La saison 2025/26 de Ligue des champions s’annonce comme un véritable test de résistance pour Benfica et le Sporting Portugal. À l’aube de la deuxième édition du nouveau format à 36 équipes, les deux représentants portugais se retrouvent engagés dans une phase de ligue qui leur réserve huit matchs face à des adversaires aussi redoutables que prestigieux.
Un calendrier corsé pour les deux géants portugais
Benfica ouvrira le bal à domicile contre Qarabag (16 septembre), avant d’enchaîner des chocs européens contre Chelsea à Stamford Bridge (30 septembre), Newcastle (21 octobre) ou encore le Real Madrid (28 janvier). Entre-temps, les Aigles recevront aussi le Bayer Leverkusen et se déplaceront à Amsterdam pour affronter l’Ajax. Une campagne relevée, où chaque point sera disputé avec acharnement.
De son côté, le Sporting CP devra composer avec un menu tout aussi relevé : après une entame plus accessible contre Kairat Almaty, les Lions se frotteront à Naples, Marseille, la Juventus, Bruges, le Bayern Munich, le PSG et l’Athletic Bilbao. Un parcours semé d’embûches, où l’expérience accumulée ces dernières années en Europe devra peser lourd.
La configuration de cette nouvelle phase de ligue impose une gestion optimale de l’effectif. 8 matchs, 8 adversaires différents, et des déplacements éprouvants : le rythme sera infernal entre septembre et janvier. Les clubs portugais le savent : l’ambition passe par la profondeur du banc et une régularité de haut niveau.
Un nouveau format aux allures de coupe du monde des clubs
Depuis 2024, la Ligue des champions ne fonctionne plus avec des groupes traditionnels, mais avec une phase de ligue unique rassemblant 36 équipes. Chaque club dispute 8 matchs contre 8 adversaires différents.

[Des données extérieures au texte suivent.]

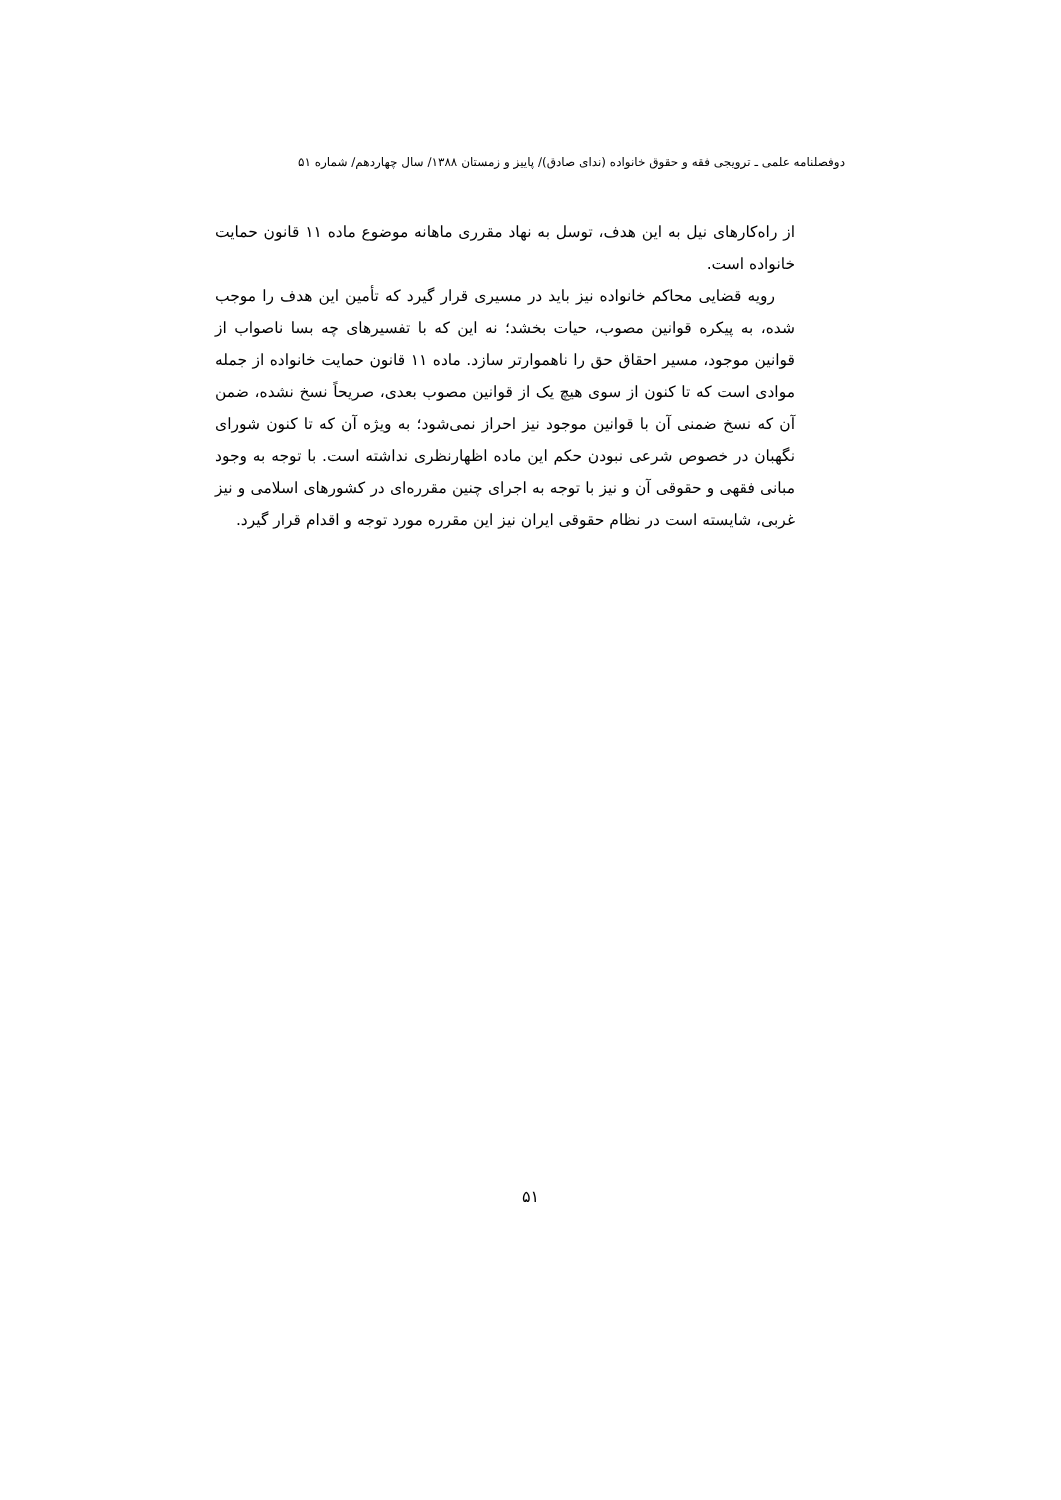دوفصلنامه علمی ـ ترویجی فقه و حقوق خانواده (ندای صادق)/ پاییز و زمستان ۱۳۸۸/ سال چهاردهم/ شماره ۵۱
از راه‌کارهای نیل به این هدف، توسل به نهاد مقرری ماهانه موضوع ماده ۱۱ قانون حمایت خانواده است.
رویه قضایی محاکم خانواده نیز باید در مسیری قرار گیرد که تأمین این هدف را موجب شده، به پیکره قوانین مصوب، حیات بخشد؛ نه این که با تفسیرهای چه بسا ناصواب از قوانین موجود، مسیر احقاق حق را ناهموارتر سازد. ماده ۱۱ قانون حمایت خانواده از جمله موادی است که تا کنون از سوی هیچ یک از قوانین مصوب بعدی، صریحاً نسخ نشده، ضمن آن که نسخ ضمنی آن با قوانین موجود نیز احراز نمی‌شود؛ به ویژه آن که تا کنون شورای نگهبان در خصوص شرعی نبودن حکم این ماده اظهارنظری نداشته است. با توجه به وجود مبانی فقهی و حقوقی آن و نیز با توجه به اجرای چنین مقرره‌ای در کشورهای اسلامی و نیز غربی، شایسته است در نظام حقوقی ایران نیز این مقرره مورد توجه و اقدام قرار گیرد.
۵۱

À l’issue de cette phase, les huit premiers se qualifient directement pour les huitièmes de finale, tandis que les équipes classées entre la 9e et la 24e place joueront un tour de barrages pour les rejoindre.

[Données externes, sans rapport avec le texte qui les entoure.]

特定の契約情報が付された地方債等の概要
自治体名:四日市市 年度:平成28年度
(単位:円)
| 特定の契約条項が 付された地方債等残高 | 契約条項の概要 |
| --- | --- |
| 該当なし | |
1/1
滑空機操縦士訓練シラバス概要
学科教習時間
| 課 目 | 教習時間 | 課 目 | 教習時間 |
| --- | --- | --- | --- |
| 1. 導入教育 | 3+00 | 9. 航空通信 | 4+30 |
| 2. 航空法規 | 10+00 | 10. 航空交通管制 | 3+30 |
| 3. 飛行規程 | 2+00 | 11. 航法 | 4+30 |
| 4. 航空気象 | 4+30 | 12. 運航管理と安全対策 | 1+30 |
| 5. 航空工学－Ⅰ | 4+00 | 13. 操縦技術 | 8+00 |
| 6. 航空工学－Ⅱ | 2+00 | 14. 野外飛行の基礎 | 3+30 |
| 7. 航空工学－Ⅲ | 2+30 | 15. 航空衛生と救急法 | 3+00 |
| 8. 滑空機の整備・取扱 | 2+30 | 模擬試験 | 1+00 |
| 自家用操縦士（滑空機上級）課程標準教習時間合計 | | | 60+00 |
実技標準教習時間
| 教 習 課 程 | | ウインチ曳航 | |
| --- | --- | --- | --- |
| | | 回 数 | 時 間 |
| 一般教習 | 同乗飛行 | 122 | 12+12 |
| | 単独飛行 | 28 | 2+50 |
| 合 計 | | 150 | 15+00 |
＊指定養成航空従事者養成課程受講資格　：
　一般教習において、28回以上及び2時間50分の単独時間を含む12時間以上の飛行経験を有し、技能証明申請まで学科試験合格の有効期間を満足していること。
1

Ce système augmente mécaniquement le nombre de confrontations internationales de haut niveau. Et pour des clubs comme Benfica ou le Sporting, cela signifie autant d’opportunités de se frotter à l’élite, mais aussi de souffrir. Il ne suffira plus d’être bon dans un mini-groupe : il faudra tenir le rythme sur quatre mois, face à des styles variés et des forces tactiques contrastées.

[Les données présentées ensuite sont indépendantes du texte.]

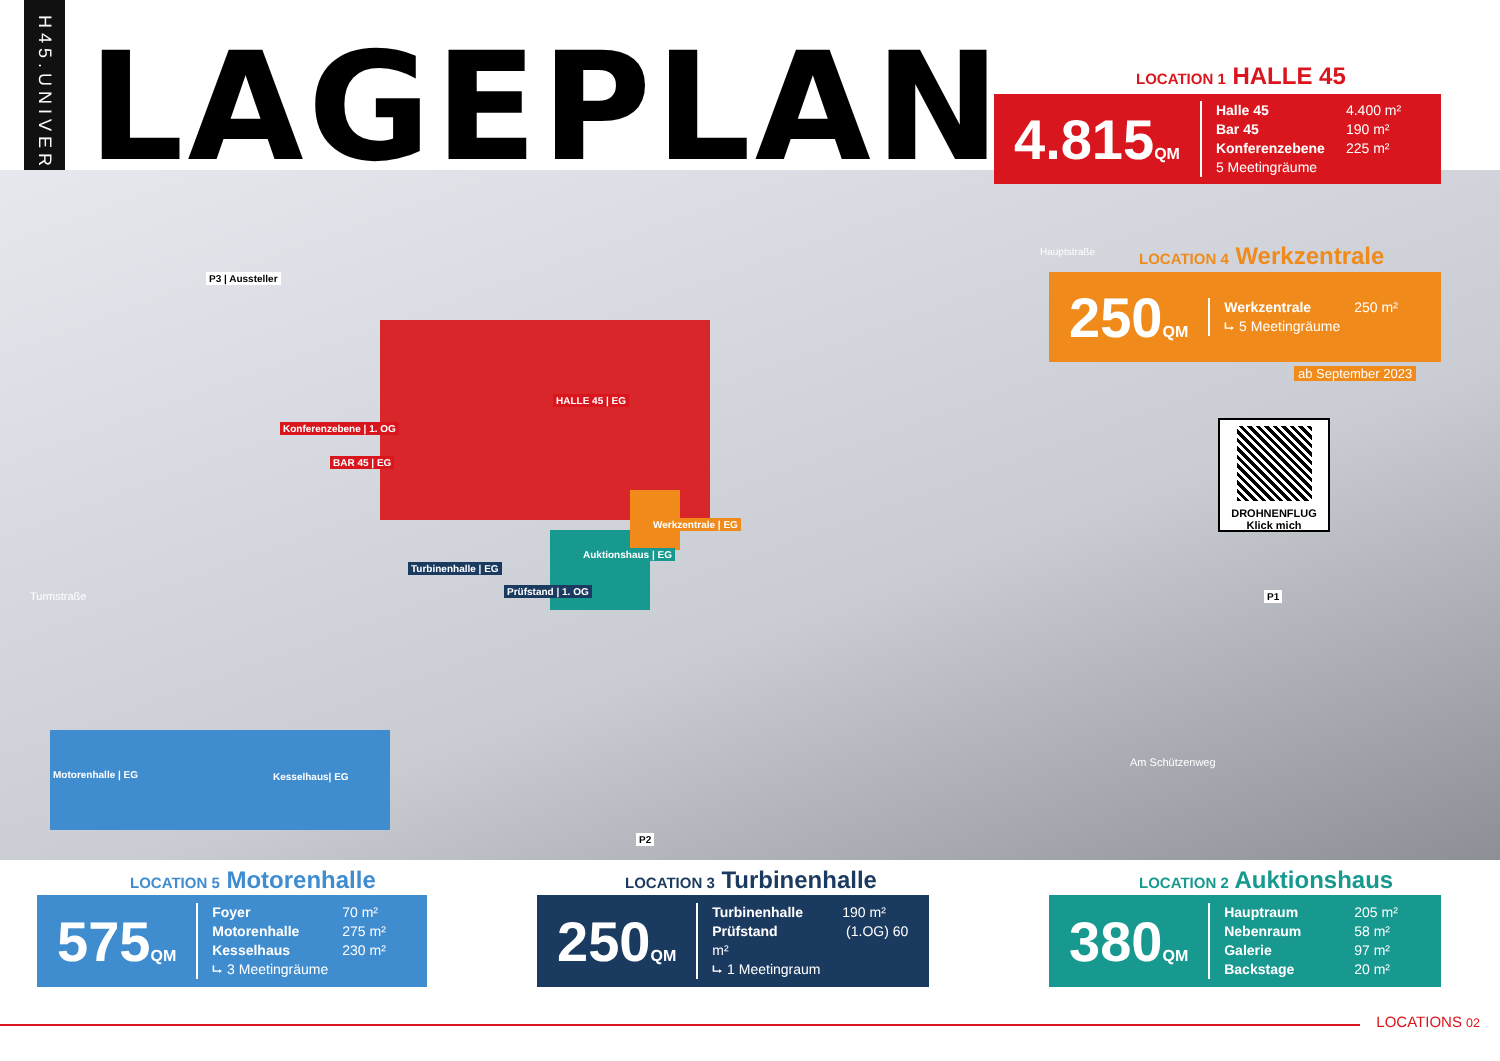H45.UNIVERSE
LAGEPLAN
P3 | Aussteller
HALLE 45 | EG
Konferenzebene | 1. OG
BAR 45 | EG
Werkzentrale | EG
Auktionshaus | EG
Turbinenhalle | EG
Prüfstand | 1. OG
Motorenhalle | EG Kesselhaus| EG
P1
P2
Am Schützenweg
Turmstraße
Hauptstraße
DROHNENFLUG Klick mich
LOCATION 1 HALLE 45
4.815QM
Halle 45 4.400 m²
Bar 45 190 m²
Konferenzebene 225 m²
5 Meetingräume
LOCATION 4 Werkzentrale
250QM
Werkzentrale 250 m²
⮡ 5 Meetingräume
ab September 2023
LOCATION 5 Motorenhalle
575QM
Foyer 70 m²
Motorenhalle 275 m²
Kesselhaus 230 m²
⮡ 3 Meetingräume
LOCATION 3 Turbinenhalle
250QM
Turbinenhalle 190 m²
Prüfstand (1.OG) 60 m²
⮡ 1 Meetingraum
LOCATION 2 Auktionshaus
380QM
Hauptraum 205 m²
Nebenraum 58 m²
Galerie 97 m²
Backstage 20 m²
LOCATIONS 02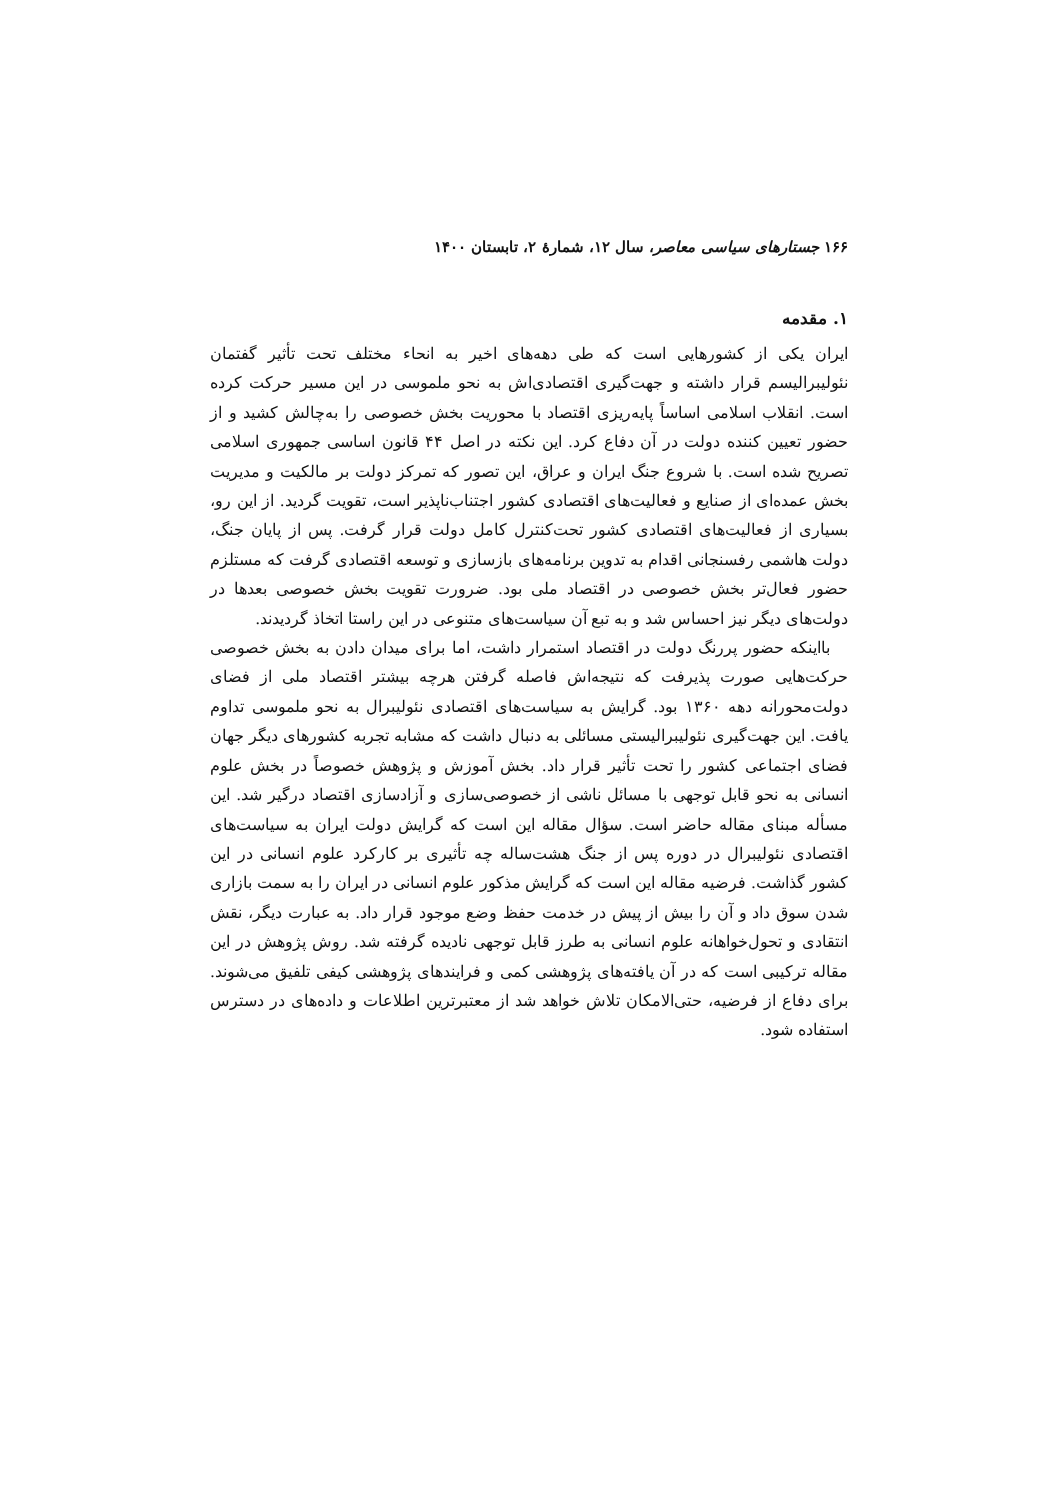۱۶۶ جستارهای سیاسی معاصر، سال ۱۲، شمارهٔ ۲، تابستان ۱۴۰۰
۱. مقدمه
ایران یکی از کشورهایی است که طی دهه‌های اخیر به انحاء مختلف تحت تأثیر گفتمان نئولیبرالیسم قرار داشته و جهت‌گیری اقتصادی‌اش به نحو ملموسی در این مسیر حرکت کرده است. انقلاب اسلامی اساساً پایه‌ریزی اقتصاد با محوریت بخش خصوصی را به‌چالش کشید و از حضور تعیین کننده دولت در آن دفاع کرد. این نکته در اصل ۴۴ قانون اساسی جمهوری اسلامی تصریح شده است. با شروع جنگ ایران و عراق، این تصور که تمرکز دولت بر مالکیت و مدیریت بخش عمده‌ای از صنایع و فعالیت‌های اقتصادی کشور اجتناب‌ناپذیر است، تقویت گردید. از این رو، بسیاری از فعالیت‌های اقتصادی کشور تحت‌کنترل کامل دولت قرار گرفت. پس از پایان جنگ، دولت هاشمی رفسنجانی اقدام به تدوین برنامه‌های بازسازی و توسعه اقتصادی گرفت که مستلزم حضور فعال‌تر بخش خصوصی در اقتصاد ملی بود. ضرورت تقویت بخش خصوصی بعدها در دولت‌های دیگر نیز احساس شد و به تبع آن سیاست‌های متنوعی در این راستا اتخاذ گردیدند.
بااینکه حضور پررنگ دولت در اقتصاد استمرار داشت، اما برای میدان دادن به بخش خصوصی حرکت‌هایی صورت پذیرفت که نتیجه‌اش فاصله گرفتن هرچه بیشتر اقتصاد ملی از فضای دولت‌محورانه دهه ۱۳۶۰ بود. گرایش به سیاست‌های اقتصادی نئولیبرال به نحو ملموسی تداوم یافت. این جهت‌گیری نئولیبرالیستی مسائلی به دنبال داشت که مشابه تجربه کشورهای دیگر جهان فضای اجتماعی کشور را تحت تأثیر قرار داد. بخش آموزش و پژوهش خصوصاً در بخش علوم انسانی به نحو قابل توجهی با مسائل ناشی از خصوصی‌سازی و آزادسازی اقتصاد درگیر شد. این مسأله مبنای مقاله حاضر است. سؤال مقاله این است که گرایش دولت ایران به سیاست‌های اقتصادی نئولیبرال در دوره پس از جنگ هشت‌ساله چه تأثیری بر کارکرد علوم انسانی در این کشور گذاشت. فرضیه مقاله این است که گرایش مذکور علوم انسانی در ایران را به سمت بازاری شدن سوق داد و آن را بیش از پیش در خدمت حفظ وضع موجود قرار داد. به عبارت دیگر، نقش انتقادی و تحول‌خواهانه علوم انسانی به طرز قابل توجهی نادیده گرفته شد. روش پژوهش در این مقاله ترکیبی است که در آن یافته‌های پژوهشی کمی و فرایندهای پژوهشی کیفی تلفیق می‌شوند. برای دفاع از فرضیه، حتی‌الامکان تلاش خواهد شد از معتبرترین اطلاعات و داده‌های در دسترس استفاده شود.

Avec ce modèle, la Champions League ressemble de plus en plus à une ligue fermée déguisée, où les plus grands clubs cherchent à verrouiller leur présence au sommet. Pour les clubs portugais, cette réforme est à la fois un défi sportif et une vitrine pour exister parmi les puissances établies.
Les poids lourds européens au rendez-vous
Le casting 2025/26 a fière allure : le PSG, le Bayern, le Real Madrid, Manchester City, Arsenal, la Juventus, le Barça ou encore l’Inter Milan sont de la partie. Sans oublier Ajax, Galatasaray, Olympiacos ou encore des outsiders comme Bodø/Glimt ou Pafos FC. Pour Benfica et Sporting, c’est une plongée directe dans le grand bain.
Le choc le plus attendu ? Sans doute le Benfica – Real Madrid du 28 janvier, ou encore le Sporting – PSG du 20 janvier. Deux affiches de gala qui rappellent que les clubs lusitaniens peuvent encore rêver d’exploits et d’ambiances mémorables.
Mais c’est dans les matchs dits « intermédiaires », face à des clubs comme Bruges, Leverkusen ou Naples, que tout pourrait se jouer. La régularité primera sur les coups d’éclat. Et la capacité à prendre des points partout, à commencer par Qarabag ou Kairat, fera toute la différence.
Une saison de tous les dangers, mais aussi de tous les espoirs
Pour les fans portugais, cette Ligue des champions au format élargi est une bénédiction : plus de matchs, plus de grands noms, plus de soirées européennes à vivre. Pour les clubs, c’est un enjeu financier et sportif immense. La qualification directe pour les huitièmes est un objectif difficile, mais réaliste si la campagne est bien gérée.
Le rendez-vous est pris : à partir du 16 septembre, le football européen s’invite au Portugal, et les clubs lusitaniens entendent bien y faire entendre leur voix. À eux de jouer.